This project was made by Guim Casadellà, Gerard Grau, Marc Herrero & Pol Resina for the Inditex TECH challenge at the 10th edition of hackupc. We have developed a solution that is able to detect duplicate or similar images in a dataset, a clothing recommendation system based on the outfit provided by the user and an assistant system to manage out of stock problems of the clothes in the Inditex dataset.
At Inditex, the world's largest fashion retailer, the objective of the challenge was to create an algorithm able to detect duplicate or similar images in a dataset. Even though the problem seems simple, it is quite complex due to the large amount of data and the variety of images, so our solution had to be scalable and robust. Even though we understood the complexity and the implications of the challenge, we decided to go a step further and create a solution that could be applied to a real-world problem.

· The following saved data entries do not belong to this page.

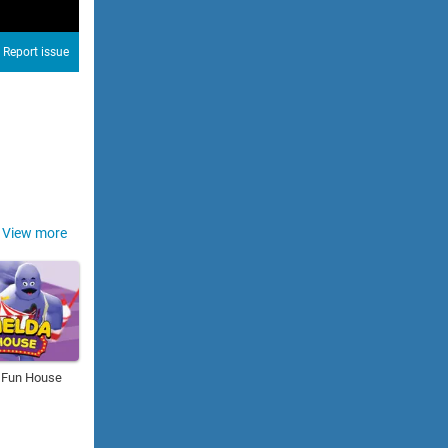
Report issue
View more
 Fun House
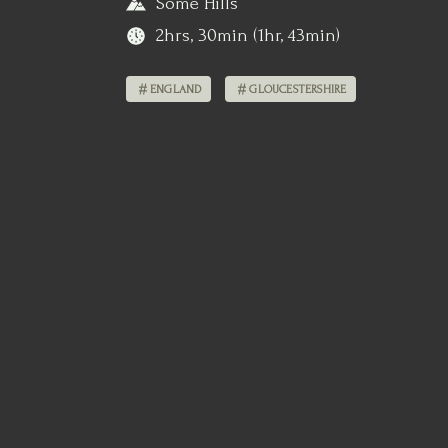
Some Hills
2hrs, 30min (1hr, 43min)
ENGLAND
GLOUCESTERSHIRE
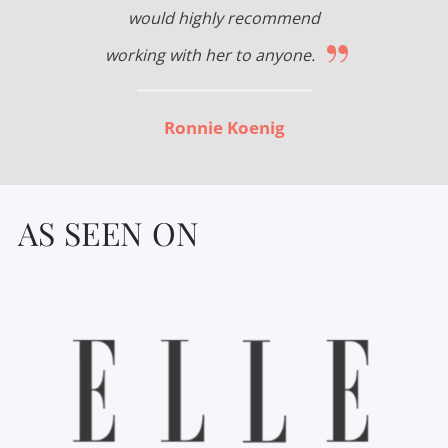
would highly recommend
”
working with her to anyone.
Ronnie Koenig
AS SEEN ON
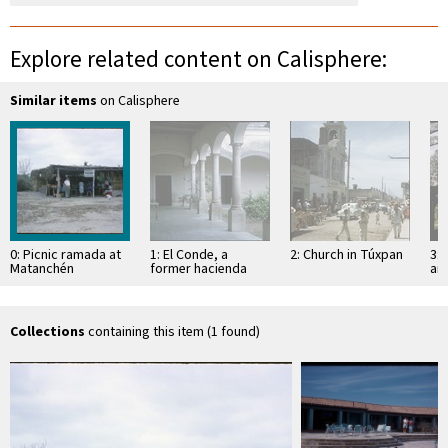
Explore related content on Calisphere:
Similar items
on Calisphere
0: Picnic ramada at
1: El Conde, a
2: Church in Túxpan
3: 
Matanchén
former hacienda
an
Sa
Collections
containing this item (1 found)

Suppose you are walking down the street and you see your favorite influented wearing a cool outfit. You would like to buy the same clothes, but you don't know where to find them or you might not have money enough to purchase these expensive clothes. Our solution is able to detect the clothes in the image and find similar clothes in the Inditex dataset. This way, you can find the clothes you like in a matter of seconds.
Nowadays, dresssing has become a way of expressing ourselves and our personality, so we decided to create a solution that could help people to dress better and more efficiently. Not only does our solution help people to find the clothes they like, but it also helps them to save money and time.

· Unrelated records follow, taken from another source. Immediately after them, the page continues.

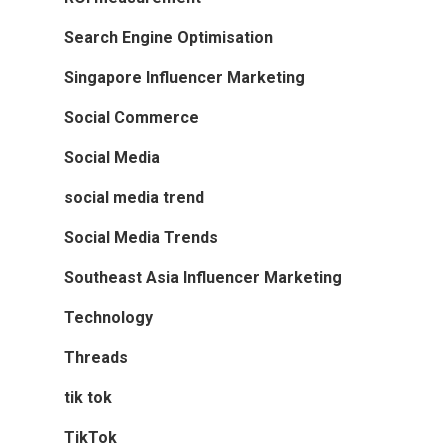
Search Engine Optimisation
Singapore Influencer Marketing
Social Commerce
Social Media
social media trend
Social Media Trends
Southeast Asia Influencer Marketing
Technology
Threads
tik tok
TikTok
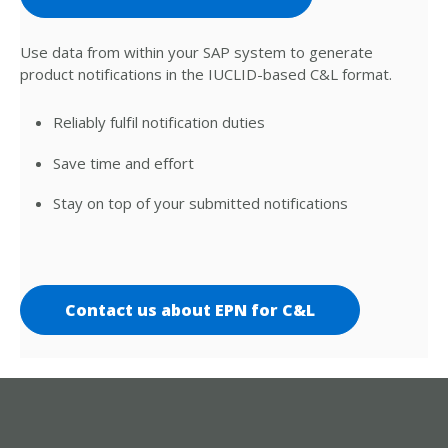
Use data from within your SAP system to generate
product notifications in the IUCLID-based C&L format.
Reliably fulfil notification duties
Save time and effort
Stay on top of your submitted notifications
Contact us about EPN for C&L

Since the aim's original and versioned challenge is to detect similar images, we decided to use a pre-trained model called CLIP, which is able to understand the context of an image. This model is based on a transformer architecture and has been trained on a large dataset of images and text. On the other hand, refering to the clothing recommendation system, we have decided to use semantic segmentation to detect the clothes in the image and find similar clothes in the Inditex dataset.
CLIP is a great deep-learning model which works as an embedder understanding visual data in hands with text. This results in interesting performance experience showing a deep contextual understanding.
Embedder is a really useful tool to understand the context of the image. It is able to understand the context of the image and provide a vector representation of the image. This vector representation can be used to compare images and detect similar images. The closer the vectors are, the more similar the images are. Paralelly, we have also used the same model to detect the context of the text. This way, we can compare the context of the image with the context of the text and detect similar images. In fact, we have used the cosine similarity to compare the vectors and detect similar images. It consists of a measure of similarity between two non-zero vectors of an inner product space that measures the cosine of the angle between them.
It goes without saying that segmantic segmentation is key to detect pixels that belong to the same object. There are many applications such as autonomous driving and in our case, this is crucial to detect different clothes in the same image.
More specifically we have used a pre-trained U-NET model. In general, U-NET is a convolutional neural network architecture that is widely used for image segmentation tasks. It consists of an encoder-decoder structure with skip connections that help preserve spatial information and improve segmentation accuracy by minimizing cross-entropy loss function. For further information click here where the authors explain the architecture in detail. Besides, we have also attached a picture of the architecture below.
As a result of this implementation, we are able to detect different clothes in the same image and segment them with success. A picture is also provided below as an example of the semantic segmentation.
Even though we don't have a ground truth to validate results, we have tested our solution with different images and the results are quite promising. As it can be seen in example gallery.html
, the model is able to detect similar images and recommend similar clothes. This enables the strength of our solution and its potential to be applied to a real-world problem.